Cette femme qui paraît ivre du jus de la vigne, qui balbutie jusqu'à extinction de voix et de mouvement inarticulé de ses lèvres, et qui répand son âme devant l'autel jusqu'à ce que son Dieu l'exauce et que l'homme s'y trompe, n'est-elle pas la plus parfaite et la plus touchante image du délire lyrique de David?
XXVI
Le seul caractère de ce lyrisme dans toutes les nations, et surtout dans les nations jeunes, que leur jeunesse même enivre de poésie, est précisément ce délire, ce balbutiement confus des lèvres de cette femme et des hymnes du berger de Judée. Ils répandent leur âme l'une en larmes, l'autre en cantiques; on les croit dans l'ivresse, et ils ne sont ivres que de leurs pensées, de leurs pleurs, de leur Dieu.
On sent tout de suite qu'à une pareille poésie il n'y a d'autres règles que l'inspiration, le délire et le génie; le plus grand poëte lyrique sera précisément celui qui sera possédé de plus d'ivresse. Si cette ivresse est simulée et profane, il sera Pindare; si cette ivresse est sincère et sacrée, il sera David.
XXVII
Le premier des poëtes lyriques profanes est le poëte grec Pindare. L'homme le plus capable de le comprendre par l'intuition littéraire et de le transvaser d'une langue dans une autre sans laisser perdre une goutte de cette poésie, c'est parmi nous M. Villemain. Il va nous en donner incessamment une traduction: c'est une bonne fortune pour la Grèce.
Le procédé de Pindare est de feindre cette ivresse de la femme qui répand son âme dans le Temple et de s'abandonner en apparence au vol désordonné de ses pensées. Il donne ainsi à sa puissante imagination des coups d'aile qui le font perdre de vue dans l'éther, et qui le transportent d'un sujet à l'autre et d'une image à une autre avec la rapidité et l'éblouissement de l'éclair.

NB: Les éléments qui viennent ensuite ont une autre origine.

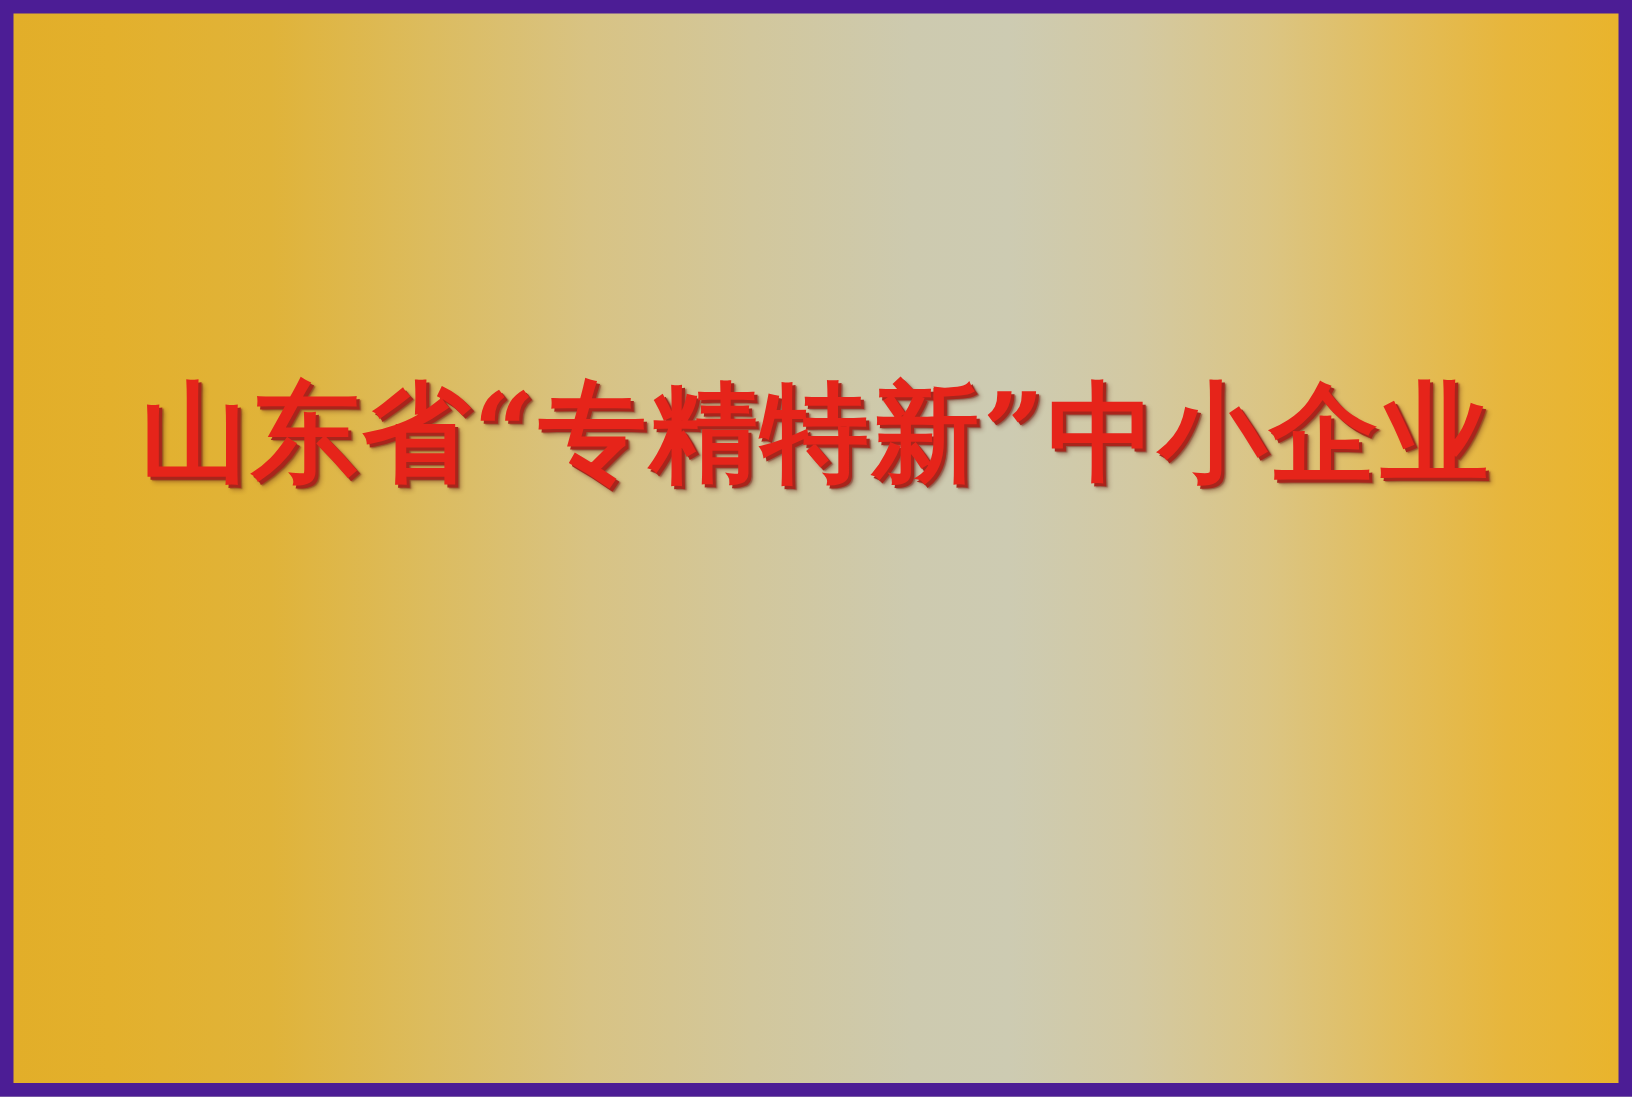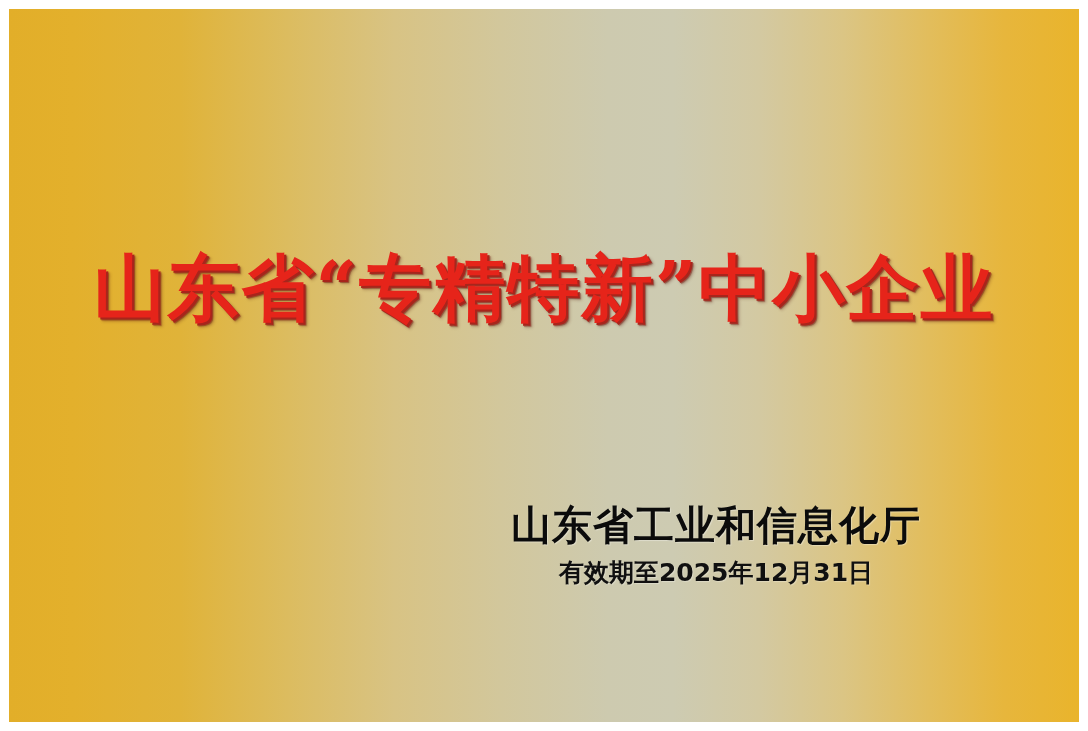"山东省“专精特新”中小企业" #plaque-frame { background: #ffffff -> #4c1d95 }
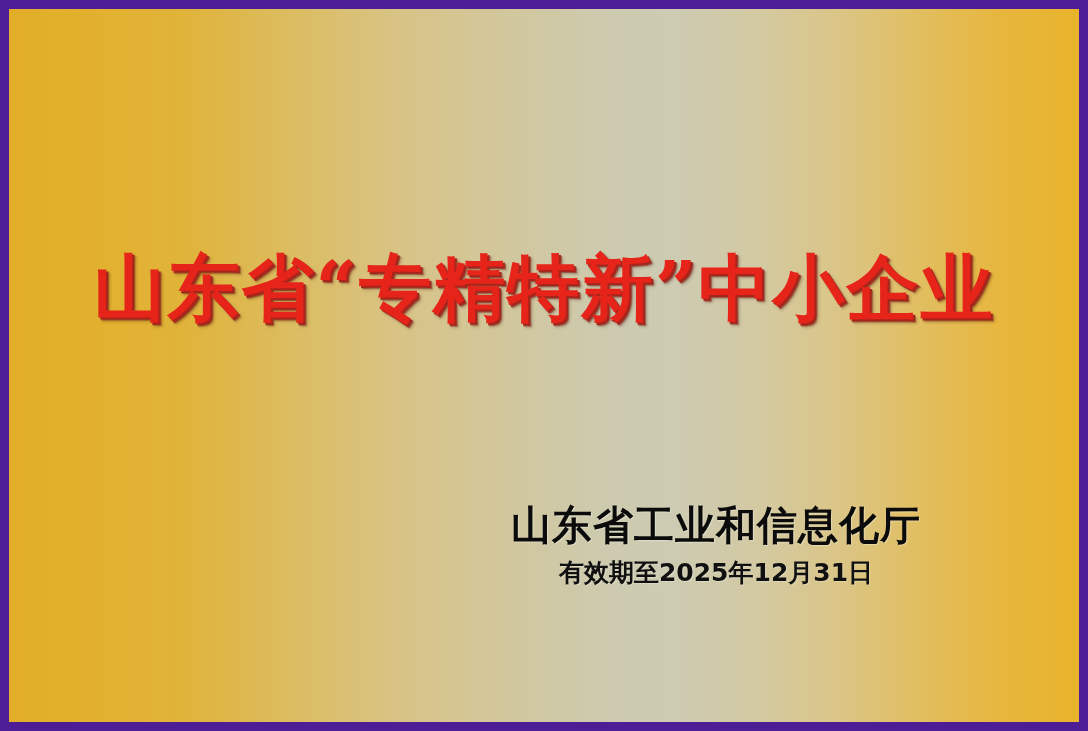"山东省工业和信息化厅" div { html: <div> <div>山东省工业和信息化厅</div> <div>有效期至2025年12月31日</div> </div> -> none }
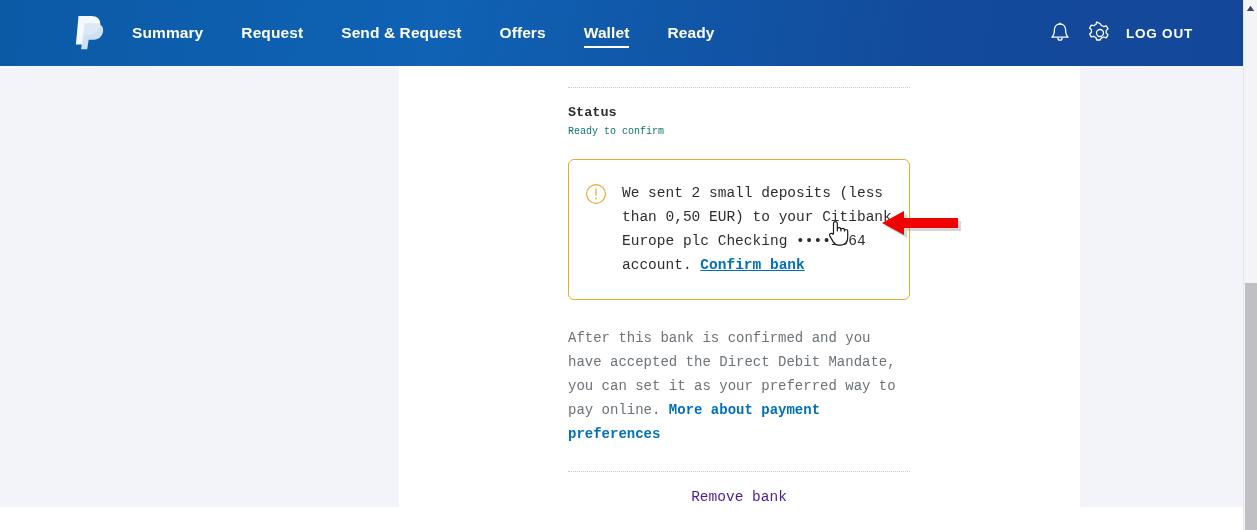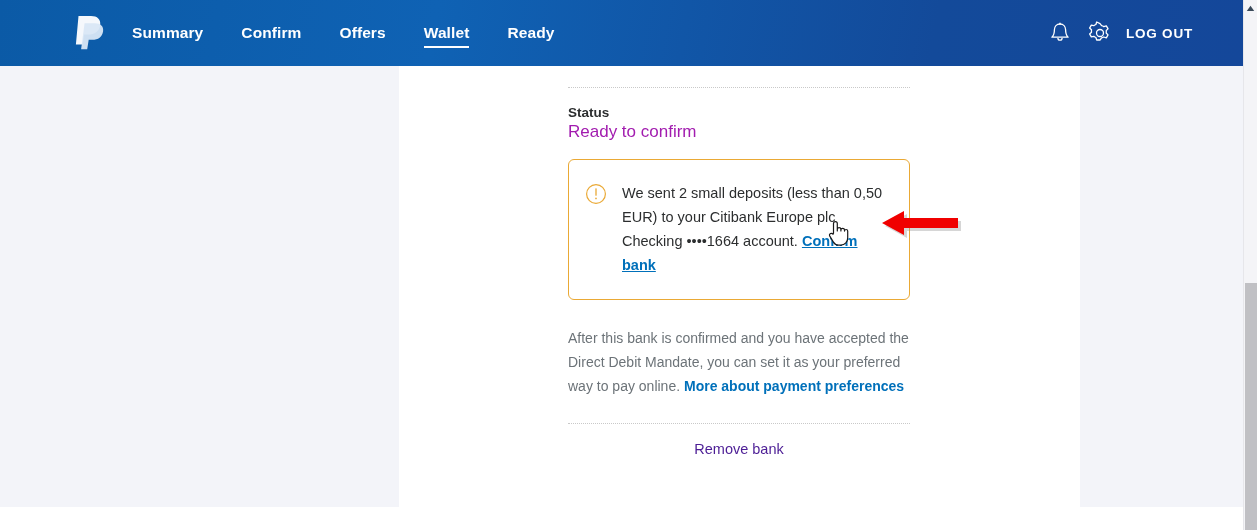"Confirm" span { text: Confirm -> Request }
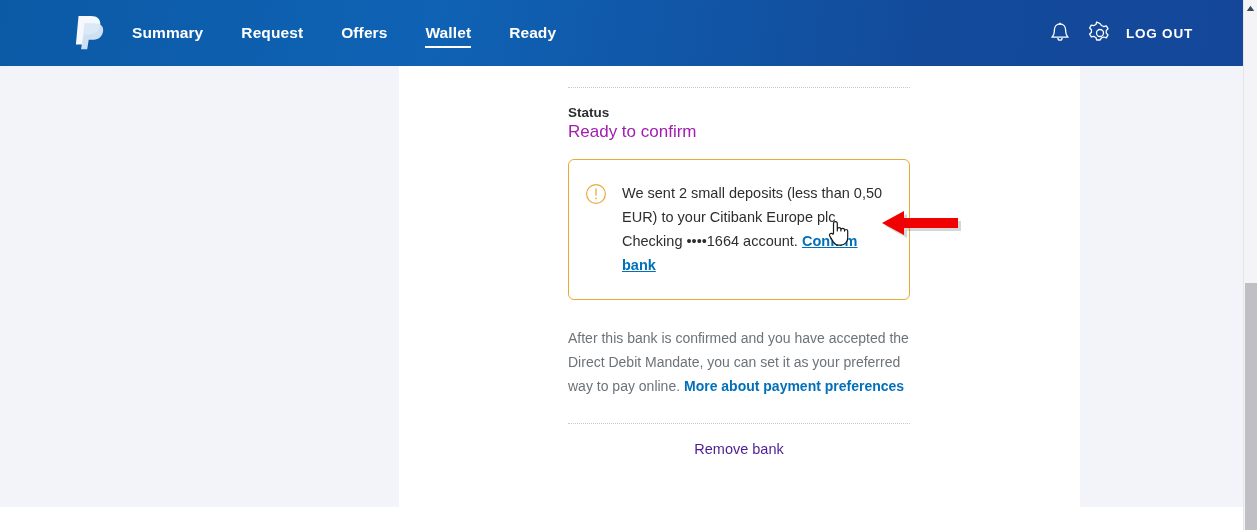"Send & Request" div.nav-item { html: none -> <div> <span>Send &amp; Request</span> </div> }
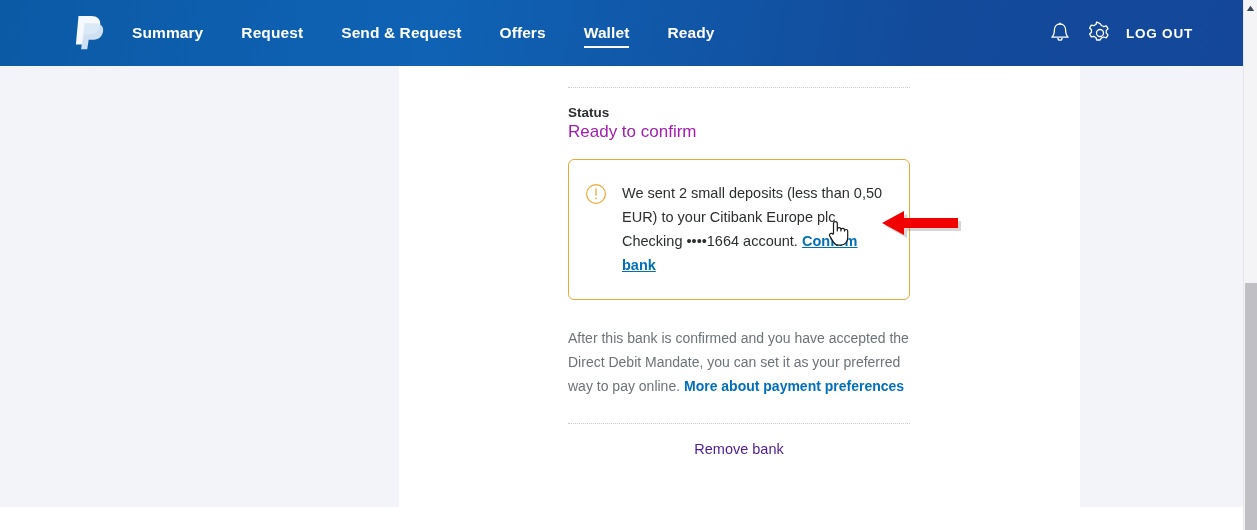"Status" .content-card { font-family: none -> Liberation Mono, monospace }
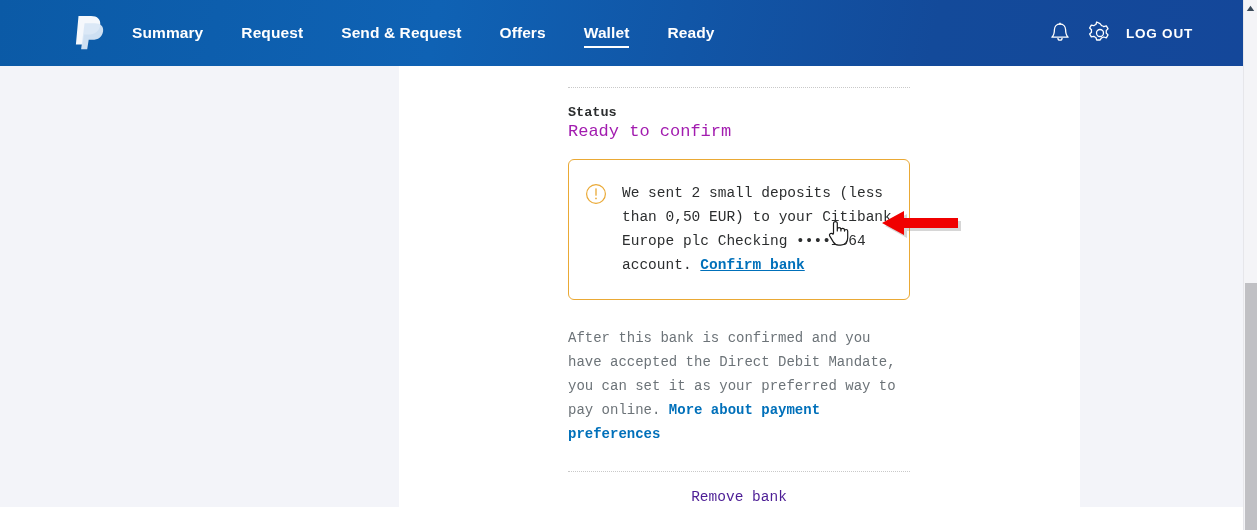"Ready to confirm" .status-value { color: #a21caf -> #0f766e; font-size: 17px -> 10px }
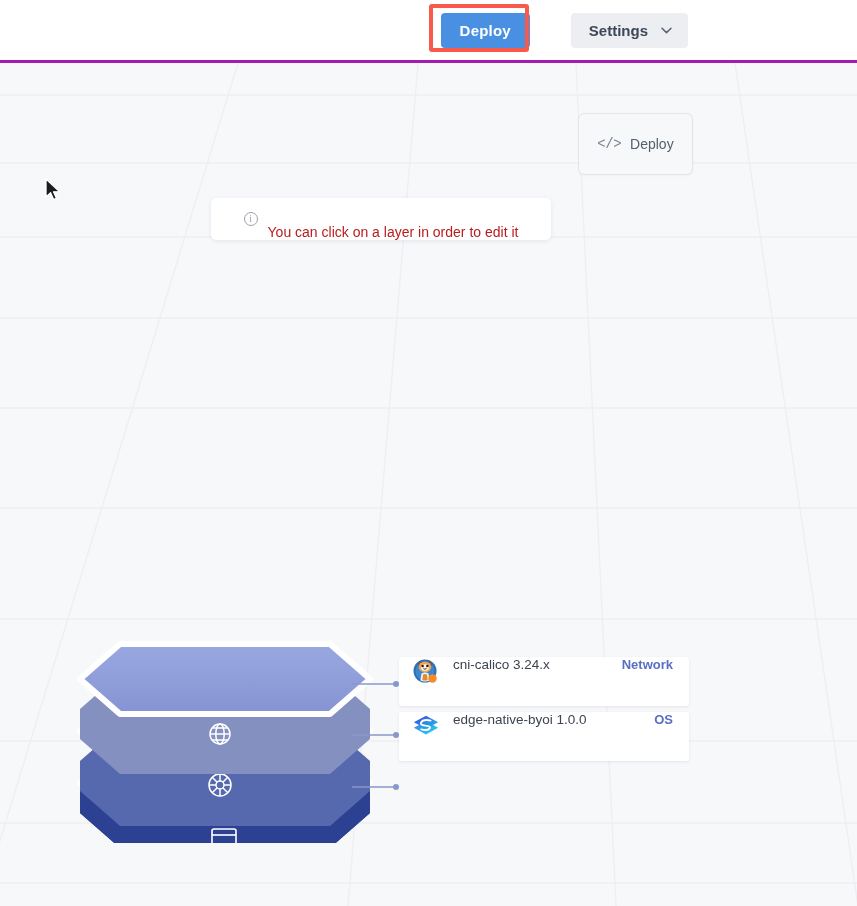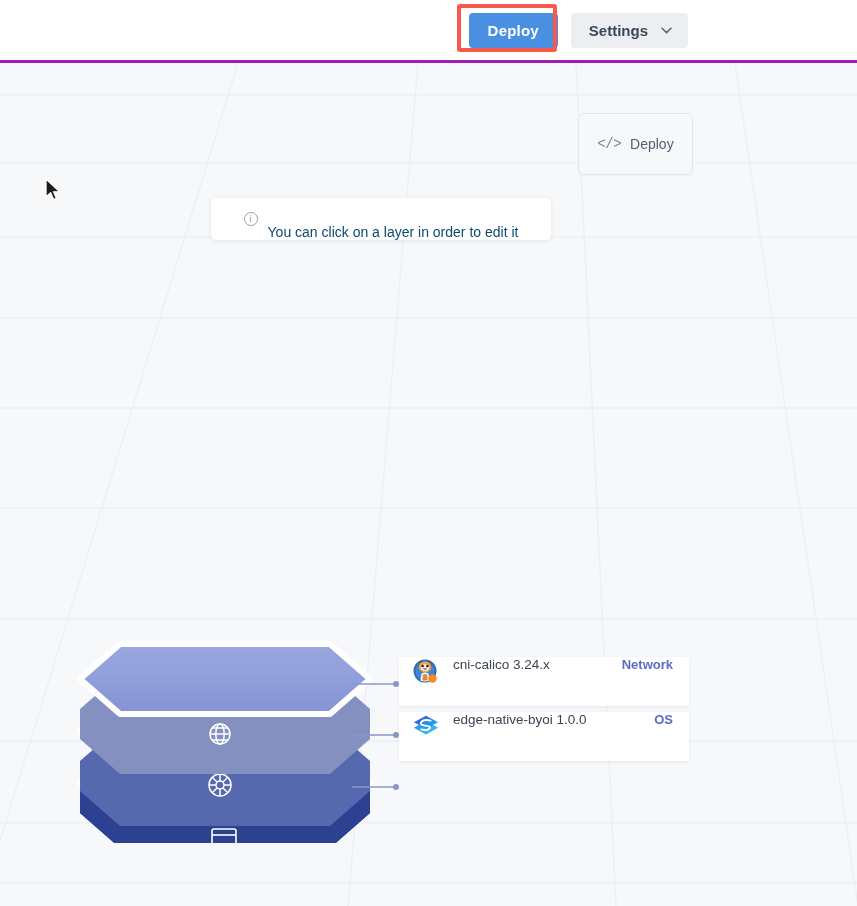"Settings" .btn-settings { margin-left: none -> 28px }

Certes, si ce grand poëte, au lieu de naître dans une nation vaniteuse de rhétoriciens et d'artistes, comme les Grecs, était né dans une nation de pasteurs, de prêtres, de prophètes, comme les Hébreux; s'il avait vécu la vie du berger de Bethléem, d'abord gardien de brebis dans les lieux déserts, joueur de flûte aux échos des rochers de son pays, barde d'un roi qu'il assoupissait aux sons de sa harpe, sauveur d'un peuple par sa fronde, proscrit de caverne en caverne avec une bande d'aventuriers, puis le héros populaire de sa nation, puis roi, tantôt triomphant, tantôt détrôné de l'inconstant Israël, puis couvert de cendre sur sa couche de douleur, noyé dans les larmes de sa pénitence, et n'ayant de refuge, comme les colombes dans les creux des rochers d'Engaddi, que dans la miséricorde de Jéhova qui avait exalté sa jeunesse; si Pindare, disons-nous, avait eu toutes ces conditions inouïes du génie lyrique du fils d'Isaï, il aurait peut-être donné à la Grèce des psaumes comparables à ceux de la Judée.
XXVIII
Mais Pindare était tout simplement un barde hellénique, un poëte lauréat à la solde de toutes les villes grecques ou de tous les vainqueurs qui se disputaient le prix aux jeux olympiques.